It’s the opposite really - even if you have really safe parts, the overall system will be more likely to fail than any particular part.
Say you have 10 independent critical components each with a 0.99 probability of not failing. Well the probability of nothing failing in the system is 0.99^10 ≈ 0.9. So your collection of parts each with a 1% chance of failure has a 10% chance of some critical component failing overall.
Of course it’s more complicated because in real life nothing is really independent, and failure of one component will be coupled to failure in another. This makes simple solutions like redundancy not necessarily helpful (and sometimes even detrimental).
The problem is that any system that's built around cheap redundant parts will gradually degrade to it's minimum viable state because the humans who maintain it will eventually be lazy| greedy| stupid enough. So it also has to fail early by design before reaching that state.
There is in software, but in hardware it's a chain with links and the weakest part will be the one to cause the chain to fail. Hence the focus on individual parts reliability and quality.
You make me think about how nuclear weapons tests are currently done. they are detonated underground, the soil above the device collapses on top, containing the majority of the fallout. it's a reliable and simple system and poses the question, could a nuclear power station be built in that way, because it wouldn't require the development of new technology.

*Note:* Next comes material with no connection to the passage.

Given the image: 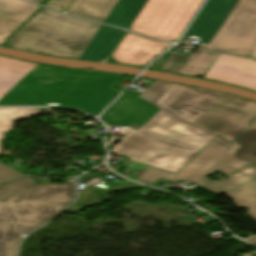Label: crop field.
<instances>
[{"mask_svg": "<svg viewBox=\"0 0 256 256\" xmlns=\"http://www.w3.org/2000/svg\"><path fill=\"white\" fill-rule=\"evenodd\" d=\"M255 119L256 102L158 80L139 97L124 94L101 117L107 125L142 127L113 155L175 173L216 134L232 141Z\"/></svg>", "mask_w": 256, "mask_h": 256, "instance_id": "obj_1", "label": "crop field"}, {"mask_svg": "<svg viewBox=\"0 0 256 256\" xmlns=\"http://www.w3.org/2000/svg\"><path fill=\"white\" fill-rule=\"evenodd\" d=\"M123 75L94 73L0 56V105H45L99 113L118 92L109 90Z\"/></svg>", "mask_w": 256, "mask_h": 256, "instance_id": "obj_2", "label": "crop field"}, {"mask_svg": "<svg viewBox=\"0 0 256 256\" xmlns=\"http://www.w3.org/2000/svg\"><path fill=\"white\" fill-rule=\"evenodd\" d=\"M1 187L0 256H14L19 234L46 223L75 198L72 182L35 184L26 177Z\"/></svg>", "mask_w": 256, "mask_h": 256, "instance_id": "obj_3", "label": "crop field"}, {"mask_svg": "<svg viewBox=\"0 0 256 256\" xmlns=\"http://www.w3.org/2000/svg\"><path fill=\"white\" fill-rule=\"evenodd\" d=\"M99 27L43 8L9 40L8 46L79 59Z\"/></svg>", "mask_w": 256, "mask_h": 256, "instance_id": "obj_4", "label": "crop field"}, {"mask_svg": "<svg viewBox=\"0 0 256 256\" xmlns=\"http://www.w3.org/2000/svg\"><path fill=\"white\" fill-rule=\"evenodd\" d=\"M256 162V121L232 143L217 136L178 174L150 166L136 181L152 186L159 179L200 185L217 171L227 175ZM203 185V184H202Z\"/></svg>", "mask_w": 256, "mask_h": 256, "instance_id": "obj_5", "label": "crop field"}, {"mask_svg": "<svg viewBox=\"0 0 256 256\" xmlns=\"http://www.w3.org/2000/svg\"><path fill=\"white\" fill-rule=\"evenodd\" d=\"M203 0H148L128 30L176 41Z\"/></svg>", "mask_w": 256, "mask_h": 256, "instance_id": "obj_6", "label": "crop field"}, {"mask_svg": "<svg viewBox=\"0 0 256 256\" xmlns=\"http://www.w3.org/2000/svg\"><path fill=\"white\" fill-rule=\"evenodd\" d=\"M198 46L248 57L256 47V0H238L210 44Z\"/></svg>", "mask_w": 256, "mask_h": 256, "instance_id": "obj_7", "label": "crop field"}, {"mask_svg": "<svg viewBox=\"0 0 256 256\" xmlns=\"http://www.w3.org/2000/svg\"><path fill=\"white\" fill-rule=\"evenodd\" d=\"M204 78L256 91V62L220 53Z\"/></svg>", "mask_w": 256, "mask_h": 256, "instance_id": "obj_8", "label": "crop field"}, {"mask_svg": "<svg viewBox=\"0 0 256 256\" xmlns=\"http://www.w3.org/2000/svg\"><path fill=\"white\" fill-rule=\"evenodd\" d=\"M237 0H208L187 35L202 38L201 43L209 44Z\"/></svg>", "mask_w": 256, "mask_h": 256, "instance_id": "obj_9", "label": "crop field"}, {"mask_svg": "<svg viewBox=\"0 0 256 256\" xmlns=\"http://www.w3.org/2000/svg\"><path fill=\"white\" fill-rule=\"evenodd\" d=\"M170 45L127 33L116 49L113 58L117 63L144 66L151 58Z\"/></svg>", "mask_w": 256, "mask_h": 256, "instance_id": "obj_10", "label": "crop field"}, {"mask_svg": "<svg viewBox=\"0 0 256 256\" xmlns=\"http://www.w3.org/2000/svg\"><path fill=\"white\" fill-rule=\"evenodd\" d=\"M39 8L26 0H0V44Z\"/></svg>", "mask_w": 256, "mask_h": 256, "instance_id": "obj_11", "label": "crop field"}, {"mask_svg": "<svg viewBox=\"0 0 256 256\" xmlns=\"http://www.w3.org/2000/svg\"><path fill=\"white\" fill-rule=\"evenodd\" d=\"M123 33L124 30L102 25L81 59L101 61L106 58Z\"/></svg>", "mask_w": 256, "mask_h": 256, "instance_id": "obj_12", "label": "crop field"}, {"mask_svg": "<svg viewBox=\"0 0 256 256\" xmlns=\"http://www.w3.org/2000/svg\"><path fill=\"white\" fill-rule=\"evenodd\" d=\"M118 0H75L68 14L104 23Z\"/></svg>", "mask_w": 256, "mask_h": 256, "instance_id": "obj_13", "label": "crop field"}, {"mask_svg": "<svg viewBox=\"0 0 256 256\" xmlns=\"http://www.w3.org/2000/svg\"><path fill=\"white\" fill-rule=\"evenodd\" d=\"M146 0H119L105 24L128 29Z\"/></svg>", "mask_w": 256, "mask_h": 256, "instance_id": "obj_14", "label": "crop field"}, {"mask_svg": "<svg viewBox=\"0 0 256 256\" xmlns=\"http://www.w3.org/2000/svg\"><path fill=\"white\" fill-rule=\"evenodd\" d=\"M144 187L145 186H142L137 183L126 180V181L122 182L121 184L117 185L116 187L108 189V190L88 189V190L80 193L79 199L66 210L69 211L70 213H75V212H77L78 208L102 204L109 200L107 197V193L114 191V190H124V189H129V188H144Z\"/></svg>", "mask_w": 256, "mask_h": 256, "instance_id": "obj_15", "label": "crop field"}, {"mask_svg": "<svg viewBox=\"0 0 256 256\" xmlns=\"http://www.w3.org/2000/svg\"><path fill=\"white\" fill-rule=\"evenodd\" d=\"M226 194L235 202L237 207L249 208L246 212L251 218L256 220V179L242 184Z\"/></svg>", "mask_w": 256, "mask_h": 256, "instance_id": "obj_16", "label": "crop field"}, {"mask_svg": "<svg viewBox=\"0 0 256 256\" xmlns=\"http://www.w3.org/2000/svg\"><path fill=\"white\" fill-rule=\"evenodd\" d=\"M40 113V108H0V140L4 139V133L13 129V123Z\"/></svg>", "mask_w": 256, "mask_h": 256, "instance_id": "obj_17", "label": "crop field"}, {"mask_svg": "<svg viewBox=\"0 0 256 256\" xmlns=\"http://www.w3.org/2000/svg\"><path fill=\"white\" fill-rule=\"evenodd\" d=\"M254 178H256V164L228 175L226 180L211 182L203 187L214 193H221Z\"/></svg>", "mask_w": 256, "mask_h": 256, "instance_id": "obj_18", "label": "crop field"}, {"mask_svg": "<svg viewBox=\"0 0 256 256\" xmlns=\"http://www.w3.org/2000/svg\"><path fill=\"white\" fill-rule=\"evenodd\" d=\"M215 55L216 52L213 51H207L201 48L196 49L195 53L180 73L190 76L204 74Z\"/></svg>", "mask_w": 256, "mask_h": 256, "instance_id": "obj_19", "label": "crop field"}, {"mask_svg": "<svg viewBox=\"0 0 256 256\" xmlns=\"http://www.w3.org/2000/svg\"><path fill=\"white\" fill-rule=\"evenodd\" d=\"M191 55L192 53H186L185 56L170 54L161 70L178 74Z\"/></svg>", "mask_w": 256, "mask_h": 256, "instance_id": "obj_20", "label": "crop field"}, {"mask_svg": "<svg viewBox=\"0 0 256 256\" xmlns=\"http://www.w3.org/2000/svg\"><path fill=\"white\" fill-rule=\"evenodd\" d=\"M23 176L21 173L0 164V183Z\"/></svg>", "mask_w": 256, "mask_h": 256, "instance_id": "obj_21", "label": "crop field"}, {"mask_svg": "<svg viewBox=\"0 0 256 256\" xmlns=\"http://www.w3.org/2000/svg\"><path fill=\"white\" fill-rule=\"evenodd\" d=\"M70 2L71 0H50L47 2L46 6L63 12Z\"/></svg>", "mask_w": 256, "mask_h": 256, "instance_id": "obj_22", "label": "crop field"}, {"mask_svg": "<svg viewBox=\"0 0 256 256\" xmlns=\"http://www.w3.org/2000/svg\"><path fill=\"white\" fill-rule=\"evenodd\" d=\"M168 54V53H167ZM163 55L159 60H157L152 66L151 68H154V69H159L160 65L162 64L163 60L165 59L166 55Z\"/></svg>", "mask_w": 256, "mask_h": 256, "instance_id": "obj_23", "label": "crop field"}, {"mask_svg": "<svg viewBox=\"0 0 256 256\" xmlns=\"http://www.w3.org/2000/svg\"><path fill=\"white\" fill-rule=\"evenodd\" d=\"M92 177L98 178V175L87 174V175L81 177V178L79 179V182H86V181H88V180H89L90 178H92Z\"/></svg>", "mask_w": 256, "mask_h": 256, "instance_id": "obj_24", "label": "crop field"}, {"mask_svg": "<svg viewBox=\"0 0 256 256\" xmlns=\"http://www.w3.org/2000/svg\"><path fill=\"white\" fill-rule=\"evenodd\" d=\"M247 241L253 243L256 245V237H253V238H250V239H247Z\"/></svg>", "mask_w": 256, "mask_h": 256, "instance_id": "obj_25", "label": "crop field"}, {"mask_svg": "<svg viewBox=\"0 0 256 256\" xmlns=\"http://www.w3.org/2000/svg\"><path fill=\"white\" fill-rule=\"evenodd\" d=\"M254 58H256V48L254 49V51L251 54Z\"/></svg>", "mask_w": 256, "mask_h": 256, "instance_id": "obj_26", "label": "crop field"}, {"mask_svg": "<svg viewBox=\"0 0 256 256\" xmlns=\"http://www.w3.org/2000/svg\"><path fill=\"white\" fill-rule=\"evenodd\" d=\"M32 1H34V2H36V3H40V2H42L43 0H32Z\"/></svg>", "mask_w": 256, "mask_h": 256, "instance_id": "obj_27", "label": "crop field"}]
</instances>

Redundancy also adds a lot of complexity, as fail-over mechanisms aren't simple either. That added complexity then turns into additional possible error sources.
A friend of mine builds a component for a satellite system and the FDIR mechanisms need to be chosen very carefully, as adding more fail-safes can actually make the system overall more error prone.
There's an interesting blog post on from AWS about that topic [0]. Turns out adding more fallbacks and fail-safes is actually discouraged there.